**Directions**.
**A)** According to the article on Picnic, which hometown does Eun-sim decide to visit for the first time in 60 years?
**B)** Duplicate the passage of the article on Picnic from "- Theatrical release" up to and including "Rocket Film Co.".

- Theatrical release poster
- Hangul: 소풍
- Hanja: 逍風
- RR: Sopung
- MR: Sop'ung
- Directed by: Kim Yong-gyun
- Written by: Jo Hyun-mi
- Starring: Na Moon-hee; Kim Young-ok; Park Geun-hyung; Ryu Seung-soo;
- Cinematography: Kwak Kyung-ho
- Music by: Jeong Hyun-soo; Jeong So-ri;
- Production company: Rocket Film Co.
- Distributed by: Lotte Entertainment
- Release dates: October 5, 2023 (BIFF); February 7, 2024 (South Korea);
- Running time: 114 minutes
- Country: South Korea
- Language: Korean
- Budget: ₩1.2 billion
- Box office: US$2.2 million

= Picnic (2023 film) =

2023 film by Kim Young-gyun

Picnic is a 2023 South Korean drama film directed by Kim Yong-gyun, starring Na Moon-hee, Kim Young-ok, Park Geun-hyung, and Ryu Seung-soo. It premiered at the 28th Busan International Film Festival on October 5, 2023, and was released in South Korea on February 7, 2024, by Lotte Entertainment.

==Synopsis==
Eun-sim keeps seeing her late mother in her dreams these days. All of a sudden, Geum-soon, her best friend and in-law, comes to visit without contacting her. Eun-sim decides to visit her hometown in Namhae for the first time in 60 years and recalled memories from when she was 16. There, by chance, she meets Tae-ho, who had a crush on her. One by one, forgotten memories come to mind.

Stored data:

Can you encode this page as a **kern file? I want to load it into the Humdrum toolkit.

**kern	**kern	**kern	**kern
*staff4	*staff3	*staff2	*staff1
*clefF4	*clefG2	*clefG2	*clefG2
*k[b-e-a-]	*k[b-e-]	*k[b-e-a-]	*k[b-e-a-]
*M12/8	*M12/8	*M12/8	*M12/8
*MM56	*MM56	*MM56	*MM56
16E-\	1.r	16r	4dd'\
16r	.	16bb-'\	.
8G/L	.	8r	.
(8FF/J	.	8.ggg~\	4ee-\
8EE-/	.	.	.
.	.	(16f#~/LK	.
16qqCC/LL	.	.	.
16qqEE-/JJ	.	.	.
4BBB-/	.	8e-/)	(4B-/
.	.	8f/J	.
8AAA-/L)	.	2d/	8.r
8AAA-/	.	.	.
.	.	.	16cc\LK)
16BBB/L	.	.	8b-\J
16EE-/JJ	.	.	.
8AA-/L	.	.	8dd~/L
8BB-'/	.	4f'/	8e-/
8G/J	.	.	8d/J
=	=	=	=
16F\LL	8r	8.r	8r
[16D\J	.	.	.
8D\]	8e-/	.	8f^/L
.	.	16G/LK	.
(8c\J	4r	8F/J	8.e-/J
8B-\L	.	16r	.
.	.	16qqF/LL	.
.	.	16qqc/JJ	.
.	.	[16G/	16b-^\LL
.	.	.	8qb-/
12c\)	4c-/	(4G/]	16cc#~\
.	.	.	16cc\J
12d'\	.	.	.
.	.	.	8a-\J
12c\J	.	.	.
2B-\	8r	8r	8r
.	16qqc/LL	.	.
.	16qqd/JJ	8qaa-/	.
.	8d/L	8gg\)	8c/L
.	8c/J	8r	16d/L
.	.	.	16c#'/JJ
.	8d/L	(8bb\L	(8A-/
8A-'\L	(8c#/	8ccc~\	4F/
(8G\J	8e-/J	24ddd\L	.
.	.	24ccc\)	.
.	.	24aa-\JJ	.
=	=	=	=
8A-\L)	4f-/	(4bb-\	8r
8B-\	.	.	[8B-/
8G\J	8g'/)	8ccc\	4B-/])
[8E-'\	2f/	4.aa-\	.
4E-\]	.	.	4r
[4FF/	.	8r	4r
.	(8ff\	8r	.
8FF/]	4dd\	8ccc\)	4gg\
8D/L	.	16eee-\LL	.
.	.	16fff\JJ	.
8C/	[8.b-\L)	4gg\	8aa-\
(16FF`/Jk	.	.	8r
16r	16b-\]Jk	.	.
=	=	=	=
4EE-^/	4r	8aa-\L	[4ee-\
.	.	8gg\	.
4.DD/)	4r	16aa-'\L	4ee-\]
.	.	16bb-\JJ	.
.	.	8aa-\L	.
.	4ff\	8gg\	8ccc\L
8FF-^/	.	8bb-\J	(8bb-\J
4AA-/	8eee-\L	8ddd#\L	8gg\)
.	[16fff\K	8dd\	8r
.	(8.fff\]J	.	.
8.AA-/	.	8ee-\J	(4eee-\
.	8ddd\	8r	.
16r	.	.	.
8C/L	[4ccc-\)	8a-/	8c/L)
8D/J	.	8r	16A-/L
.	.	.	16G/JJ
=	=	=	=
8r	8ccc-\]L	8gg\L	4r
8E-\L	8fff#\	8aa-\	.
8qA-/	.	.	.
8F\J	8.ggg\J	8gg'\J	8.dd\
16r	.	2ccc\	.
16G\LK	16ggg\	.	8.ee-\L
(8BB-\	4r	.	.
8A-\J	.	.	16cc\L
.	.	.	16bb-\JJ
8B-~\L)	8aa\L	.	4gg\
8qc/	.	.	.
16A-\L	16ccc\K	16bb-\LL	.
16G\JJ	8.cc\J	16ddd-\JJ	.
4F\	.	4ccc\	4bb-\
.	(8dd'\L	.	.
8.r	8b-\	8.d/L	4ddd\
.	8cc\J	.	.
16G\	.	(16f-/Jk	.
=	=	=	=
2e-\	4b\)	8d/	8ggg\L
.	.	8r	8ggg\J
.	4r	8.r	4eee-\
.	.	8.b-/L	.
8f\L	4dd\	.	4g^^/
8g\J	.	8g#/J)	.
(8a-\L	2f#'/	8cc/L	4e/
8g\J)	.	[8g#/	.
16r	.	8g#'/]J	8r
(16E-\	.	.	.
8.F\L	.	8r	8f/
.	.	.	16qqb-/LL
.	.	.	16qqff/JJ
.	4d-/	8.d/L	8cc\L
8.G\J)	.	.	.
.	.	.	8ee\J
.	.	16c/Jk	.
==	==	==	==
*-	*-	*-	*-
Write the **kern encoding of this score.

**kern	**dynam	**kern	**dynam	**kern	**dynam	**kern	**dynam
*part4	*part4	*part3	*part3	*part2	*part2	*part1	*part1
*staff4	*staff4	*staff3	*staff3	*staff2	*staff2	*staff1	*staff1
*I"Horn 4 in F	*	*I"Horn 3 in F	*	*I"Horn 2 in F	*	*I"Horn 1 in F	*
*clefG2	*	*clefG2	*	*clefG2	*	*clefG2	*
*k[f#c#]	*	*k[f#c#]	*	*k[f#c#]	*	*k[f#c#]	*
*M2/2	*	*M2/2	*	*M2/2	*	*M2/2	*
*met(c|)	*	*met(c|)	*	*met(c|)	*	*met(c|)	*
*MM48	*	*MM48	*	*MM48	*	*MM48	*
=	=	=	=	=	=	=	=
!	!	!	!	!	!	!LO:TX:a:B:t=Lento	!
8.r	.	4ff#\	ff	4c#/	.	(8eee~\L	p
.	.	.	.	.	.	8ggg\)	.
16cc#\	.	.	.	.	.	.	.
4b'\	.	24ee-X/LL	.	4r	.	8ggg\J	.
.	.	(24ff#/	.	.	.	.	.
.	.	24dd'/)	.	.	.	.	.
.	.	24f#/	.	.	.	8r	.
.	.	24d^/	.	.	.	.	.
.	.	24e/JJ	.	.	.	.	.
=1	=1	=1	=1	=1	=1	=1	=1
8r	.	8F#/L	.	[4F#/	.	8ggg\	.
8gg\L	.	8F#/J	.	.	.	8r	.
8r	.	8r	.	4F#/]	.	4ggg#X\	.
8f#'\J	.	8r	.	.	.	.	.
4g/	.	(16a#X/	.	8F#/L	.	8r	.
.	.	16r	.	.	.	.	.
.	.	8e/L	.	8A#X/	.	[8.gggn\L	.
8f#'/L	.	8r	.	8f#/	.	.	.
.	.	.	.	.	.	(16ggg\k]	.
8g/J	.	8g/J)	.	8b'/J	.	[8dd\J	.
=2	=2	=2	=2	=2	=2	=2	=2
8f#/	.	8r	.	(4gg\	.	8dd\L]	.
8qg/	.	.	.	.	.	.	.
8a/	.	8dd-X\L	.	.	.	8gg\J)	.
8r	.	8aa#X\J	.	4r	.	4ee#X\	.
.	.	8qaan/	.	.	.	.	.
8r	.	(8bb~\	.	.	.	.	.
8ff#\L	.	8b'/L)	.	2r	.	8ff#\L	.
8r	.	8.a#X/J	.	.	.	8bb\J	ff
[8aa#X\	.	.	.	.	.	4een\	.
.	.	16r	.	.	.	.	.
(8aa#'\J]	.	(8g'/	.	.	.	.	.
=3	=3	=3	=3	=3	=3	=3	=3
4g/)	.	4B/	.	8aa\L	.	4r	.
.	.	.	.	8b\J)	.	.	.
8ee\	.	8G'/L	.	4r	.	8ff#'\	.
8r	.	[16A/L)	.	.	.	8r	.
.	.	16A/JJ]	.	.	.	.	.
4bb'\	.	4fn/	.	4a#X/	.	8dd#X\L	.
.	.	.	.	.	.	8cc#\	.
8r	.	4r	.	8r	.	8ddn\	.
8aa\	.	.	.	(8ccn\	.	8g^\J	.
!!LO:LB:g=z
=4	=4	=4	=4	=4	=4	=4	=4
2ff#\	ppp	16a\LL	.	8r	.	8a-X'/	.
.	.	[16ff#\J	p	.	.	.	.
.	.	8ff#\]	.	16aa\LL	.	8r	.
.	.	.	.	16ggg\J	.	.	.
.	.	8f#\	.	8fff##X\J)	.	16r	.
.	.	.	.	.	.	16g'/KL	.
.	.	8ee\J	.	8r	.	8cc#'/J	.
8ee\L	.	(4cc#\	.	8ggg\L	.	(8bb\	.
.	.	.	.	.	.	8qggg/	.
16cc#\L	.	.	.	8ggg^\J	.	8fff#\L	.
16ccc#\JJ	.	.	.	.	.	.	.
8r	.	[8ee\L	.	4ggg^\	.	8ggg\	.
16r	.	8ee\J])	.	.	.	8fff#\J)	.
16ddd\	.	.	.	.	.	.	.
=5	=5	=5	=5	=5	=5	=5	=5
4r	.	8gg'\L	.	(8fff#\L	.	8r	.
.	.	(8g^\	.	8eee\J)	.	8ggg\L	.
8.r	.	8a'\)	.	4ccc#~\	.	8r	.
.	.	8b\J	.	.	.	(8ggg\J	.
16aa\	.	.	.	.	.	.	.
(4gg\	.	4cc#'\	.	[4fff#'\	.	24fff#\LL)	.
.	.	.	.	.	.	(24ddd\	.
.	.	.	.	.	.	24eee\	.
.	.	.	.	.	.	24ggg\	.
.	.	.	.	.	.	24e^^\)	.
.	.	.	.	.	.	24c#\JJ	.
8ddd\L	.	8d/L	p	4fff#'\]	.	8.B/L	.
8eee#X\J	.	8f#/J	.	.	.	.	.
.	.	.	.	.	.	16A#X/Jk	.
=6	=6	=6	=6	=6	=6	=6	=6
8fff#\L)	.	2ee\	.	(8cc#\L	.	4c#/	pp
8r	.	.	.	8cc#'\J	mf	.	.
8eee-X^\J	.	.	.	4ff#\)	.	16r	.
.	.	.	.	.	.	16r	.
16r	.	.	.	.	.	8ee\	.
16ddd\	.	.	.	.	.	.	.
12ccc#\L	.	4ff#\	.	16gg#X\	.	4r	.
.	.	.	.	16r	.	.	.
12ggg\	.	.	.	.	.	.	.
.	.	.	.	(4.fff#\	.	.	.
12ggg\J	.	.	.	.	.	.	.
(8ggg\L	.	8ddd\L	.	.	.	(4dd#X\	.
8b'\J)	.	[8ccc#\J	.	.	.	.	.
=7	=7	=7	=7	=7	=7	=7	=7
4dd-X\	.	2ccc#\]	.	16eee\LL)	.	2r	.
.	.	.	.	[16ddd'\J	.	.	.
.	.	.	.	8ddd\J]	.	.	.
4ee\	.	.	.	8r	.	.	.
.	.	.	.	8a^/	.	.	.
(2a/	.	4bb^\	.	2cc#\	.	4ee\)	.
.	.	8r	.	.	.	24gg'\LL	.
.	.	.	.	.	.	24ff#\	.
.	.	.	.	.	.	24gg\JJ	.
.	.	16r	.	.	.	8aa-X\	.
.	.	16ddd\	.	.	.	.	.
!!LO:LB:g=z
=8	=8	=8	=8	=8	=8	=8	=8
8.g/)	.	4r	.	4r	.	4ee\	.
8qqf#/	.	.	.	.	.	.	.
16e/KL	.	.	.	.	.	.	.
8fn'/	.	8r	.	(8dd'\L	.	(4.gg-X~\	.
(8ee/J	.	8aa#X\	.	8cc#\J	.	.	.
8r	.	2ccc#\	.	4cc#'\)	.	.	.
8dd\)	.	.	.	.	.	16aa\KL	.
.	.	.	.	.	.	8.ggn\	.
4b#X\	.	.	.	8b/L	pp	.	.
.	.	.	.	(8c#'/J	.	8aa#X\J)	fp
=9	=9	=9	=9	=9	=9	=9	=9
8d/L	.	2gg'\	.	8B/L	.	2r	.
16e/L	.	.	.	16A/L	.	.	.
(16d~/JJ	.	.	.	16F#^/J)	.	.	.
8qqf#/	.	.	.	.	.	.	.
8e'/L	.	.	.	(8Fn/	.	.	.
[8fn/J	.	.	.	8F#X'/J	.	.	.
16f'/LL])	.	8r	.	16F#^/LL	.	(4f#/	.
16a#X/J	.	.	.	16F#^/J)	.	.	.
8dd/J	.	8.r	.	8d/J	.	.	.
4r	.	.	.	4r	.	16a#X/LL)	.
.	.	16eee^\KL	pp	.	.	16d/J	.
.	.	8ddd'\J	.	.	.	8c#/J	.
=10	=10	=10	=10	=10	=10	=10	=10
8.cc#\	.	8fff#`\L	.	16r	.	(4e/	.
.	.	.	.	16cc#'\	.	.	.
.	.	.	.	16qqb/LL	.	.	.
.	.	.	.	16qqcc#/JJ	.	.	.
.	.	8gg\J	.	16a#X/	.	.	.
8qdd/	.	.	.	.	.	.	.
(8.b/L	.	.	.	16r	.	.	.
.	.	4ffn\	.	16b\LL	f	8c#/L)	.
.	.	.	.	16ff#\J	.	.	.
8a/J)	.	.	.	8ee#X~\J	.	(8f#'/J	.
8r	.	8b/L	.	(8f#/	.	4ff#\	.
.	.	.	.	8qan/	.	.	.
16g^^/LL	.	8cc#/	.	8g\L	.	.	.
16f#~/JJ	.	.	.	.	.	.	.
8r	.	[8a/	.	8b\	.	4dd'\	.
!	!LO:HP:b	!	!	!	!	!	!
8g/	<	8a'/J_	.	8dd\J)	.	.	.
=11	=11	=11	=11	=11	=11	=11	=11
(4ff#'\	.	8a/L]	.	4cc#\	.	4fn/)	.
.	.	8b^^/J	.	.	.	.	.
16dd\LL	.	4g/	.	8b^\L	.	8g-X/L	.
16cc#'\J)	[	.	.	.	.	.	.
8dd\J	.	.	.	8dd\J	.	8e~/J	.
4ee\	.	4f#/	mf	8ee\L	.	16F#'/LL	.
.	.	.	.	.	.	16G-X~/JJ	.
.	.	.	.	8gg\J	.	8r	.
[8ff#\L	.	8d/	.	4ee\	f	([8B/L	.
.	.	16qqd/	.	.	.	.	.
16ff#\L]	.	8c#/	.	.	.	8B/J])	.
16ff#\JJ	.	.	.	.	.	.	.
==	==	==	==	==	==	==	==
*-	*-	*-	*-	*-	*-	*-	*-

**Results**.
**A)** Namhae

**B)**
- Theatrical release poster
- Hangul: 소풍
- Hanja: 逍風
- RR: Sopung
- MR: Sop'ung
- Directed by: Kim Yong-gyun
- Written by: Jo Hyun-mi
- Starring: Na Moon-hee; Kim Young-ok; Park Geun-hyung; Ryu Seung-soo;
- Cinematography: Kwak Kyung-ho
- Music by: Jeong Hyun-soo; Jeong So-ri;
- Production company: Rocket Film Co.